Perfectly adequate
Actually quite good
Tuesday, January 15, 2013
Butterfly wedding cake
This was the first cake I ever made in one island and flew to another to be iced and stacked. People said it couldn't be done but it actually wasn't that hard. As long as you have good sturdy packaging, there's no reason why a bunch of cakes can't survive a domestic flight.
Udderly delightful
Who doesn't love a cow-themed birthday party? I feel a little sad that I don't get to make icing bovines more often, because they are ridiculously cute. Maybe cow parties could be the next big thing.
There's a cake in there, honest!
I just realised when looking back at this Christmas cake that you can't actually tell there's a cake in there at all. It's a regular sized fruitcake but the icing is designed to make it look like a sack of sweets - which it does, perhaps a little too convincingly. In hindsight, the icing sugar may look a little more like dandruff than snow, but no one complained on the day.
Cake rock
This is the second of my instrument cakes. It's pretty basic to cut shapes out of cake and then whack on enough icing to make it look roughly how you want. I'm just waiting for someone to ask for a trombone. Or a flugel horn.
Festive Ginger
Gingerbread houses are one of the great baking cheats. They look so impressive but they're actually really easy to make and fun to decorate. I love making those bad boys with stained glass windows by crushing up boiled sweets and popping them in the window frames, if you will, while the gingerbread is baking. It doesn't matter if your gingerbread shapes are a tad wonky, as long as you have tonnes of royal icing to hold it together, no one will be the wiser.
My luv's a red, red rose
This wedding cake was baked at one end of the country and assembled at the other. Fortunately, the icing petals of the red rose which covered the top of the cake survived the journey admirably. I was given complete creative licence with this one so I decided to do something a little different. The bride was very happy.

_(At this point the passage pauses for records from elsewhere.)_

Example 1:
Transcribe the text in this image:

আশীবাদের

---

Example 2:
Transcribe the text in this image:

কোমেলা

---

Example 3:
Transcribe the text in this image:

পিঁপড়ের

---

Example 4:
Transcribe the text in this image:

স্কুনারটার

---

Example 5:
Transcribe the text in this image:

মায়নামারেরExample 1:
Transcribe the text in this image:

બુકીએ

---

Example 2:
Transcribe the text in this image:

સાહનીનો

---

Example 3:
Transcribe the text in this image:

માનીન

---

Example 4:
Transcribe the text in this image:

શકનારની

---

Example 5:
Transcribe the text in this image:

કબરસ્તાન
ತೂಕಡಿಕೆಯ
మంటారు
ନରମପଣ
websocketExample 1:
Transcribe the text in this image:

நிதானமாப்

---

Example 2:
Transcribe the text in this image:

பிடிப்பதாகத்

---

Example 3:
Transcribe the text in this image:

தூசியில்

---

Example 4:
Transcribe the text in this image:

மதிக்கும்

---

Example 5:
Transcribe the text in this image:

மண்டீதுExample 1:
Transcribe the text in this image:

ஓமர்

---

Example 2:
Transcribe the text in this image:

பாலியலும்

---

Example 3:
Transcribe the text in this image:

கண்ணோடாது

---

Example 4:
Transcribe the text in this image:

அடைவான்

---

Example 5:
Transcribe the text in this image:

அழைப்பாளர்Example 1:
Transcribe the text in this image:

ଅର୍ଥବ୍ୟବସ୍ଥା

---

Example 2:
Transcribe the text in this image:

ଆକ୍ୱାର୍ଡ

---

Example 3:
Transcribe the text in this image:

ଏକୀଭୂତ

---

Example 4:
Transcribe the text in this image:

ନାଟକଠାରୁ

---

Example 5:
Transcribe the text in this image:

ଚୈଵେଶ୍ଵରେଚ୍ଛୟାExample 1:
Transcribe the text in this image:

Roses, roses everywhere...
I was beginning to think I'd never get a chance to use the fabulous plastic pillars I'd been giving in one of my cake courses until this wedding cake came along. They didn't exactly ask for pillars, per se, but I just went ahead and threw them right in there. Behold, the majesty of the towering tiers! The icing ruffles! The 40 lilac roses! I do feel like I could have added some icing drapery, but I was worried about going too far.